Health workers wearing full personal protective equipment prepare to transport the body of an Ebola victim in Bunia, Ituri province, Democratic Republic of the Congo, on May 23. Health officials announced Sunday that the number of Ebola cases in the country has surpassed 1,000. File Photo by EPA
The number of Ebola cases in the Democratic Republic of Congo has surpassed 1,000, according to the Congolese government.
The Ministry of Health said Sunday in a statement that there were 904 suspected and 101 confirmed cases of Ebola in three provinces and 11 health zones as of Saturday. There have been at least 10 deaths in the country, according to the U.S. Centers for Disease Control and Prevention.
“Health authorities continue surveillance, screening and awareness activities in the affected areas,” it said.
“Vigilance and adherence to prevention measures remain essential.”
The outbreak affecting the DRC and Uganda is caused by the Bundibugyo virus, with the first suspected case reported in a DRC health worker on April 24. The health worker later died.
Uganda has five confirmed cases and one death, after reporting three additional cases on Saturday.
The DRC declared the situation its 17th Ebola outbreak on May 15, followed by the WHO declaring the epidemic a health emergency of international concern the next day.
On Friday, the WHO raised the national risk assessment for the DRC to “very high,” its highest risk category, citing the risk the epidemic poses to the nation’s public health, while the region’s risk remains “high” and the global risk remains “low.”

### Exercises:
(a) List every calendar date in the Ebola article that names both a month and a day.
(b) Write the next part of the Ebola article, picking up after its final sentence.

### Record extracts:
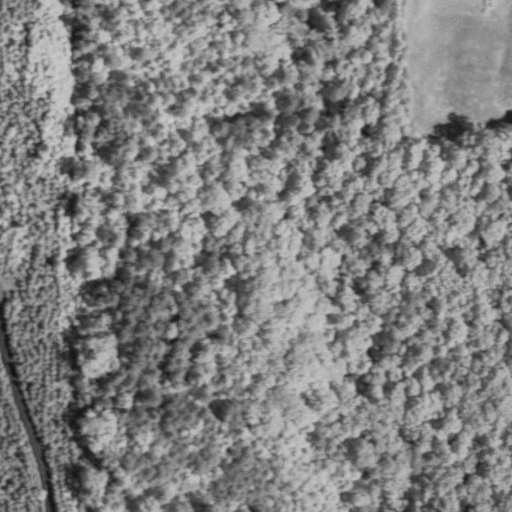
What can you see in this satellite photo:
road: (24, 406)
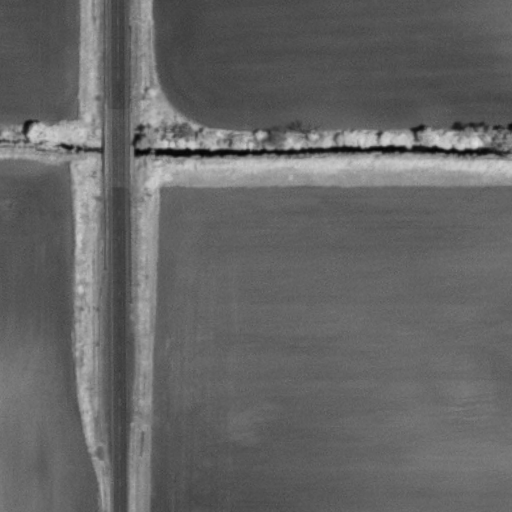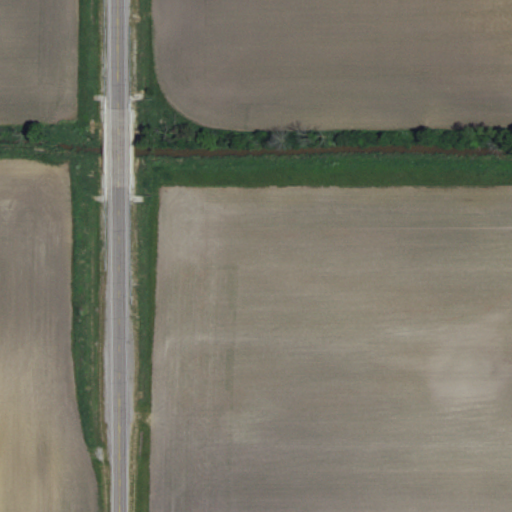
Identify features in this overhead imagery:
road: (112, 256)
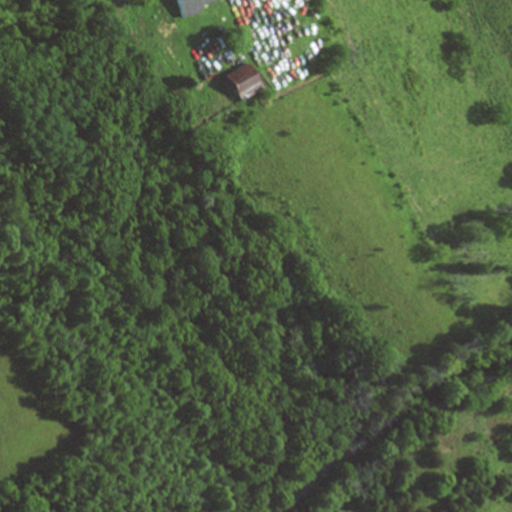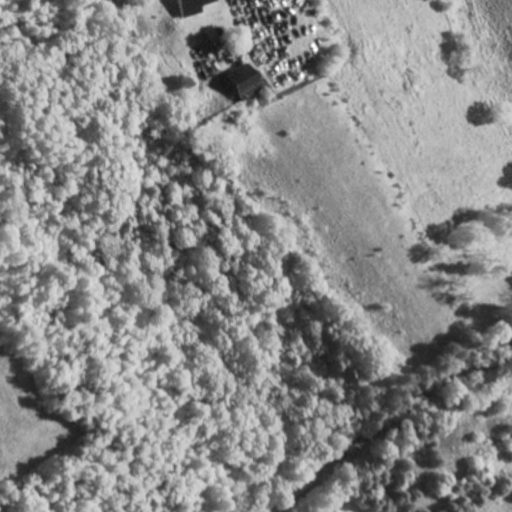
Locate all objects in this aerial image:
building: (196, 6)
building: (248, 81)
railway: (390, 423)
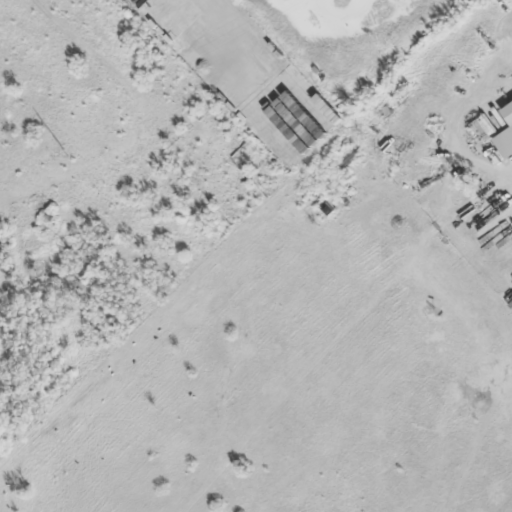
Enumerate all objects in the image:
building: (506, 135)
power tower: (64, 154)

### Task-by-task results:
(a) May 23, April 24, May 15

(b)
Of concern to health officials is violence in the center of the outbreak of northeastern Ituri province, which has caused mass displacement. The United Nations also said the region harbors a “deep mistrust of outside authorities.”
“The violence is forcing people to flee, including health and humanitarian workers,” WHO Director-General Tedros Adhanom Ghebreyesus said in a social media update on Sunday.
“This is severely impeding efforts to scale up Ebola contact tracing and identify infections early enough to provide supportive care. Ongoing insecurity and fear are also fueling mistrust within communities.”
Ituri province has been affected by intercommunal violence since late 2017, and the United Nations’ humanitarian agency said hostilities expanded in 2025 across Ituri, North Kivu and South Kivu.
The U.N.’s International Organization for Migration said that of the 5.3 million people internally displaced in the DRC, nearly 922,000 were in Ituri.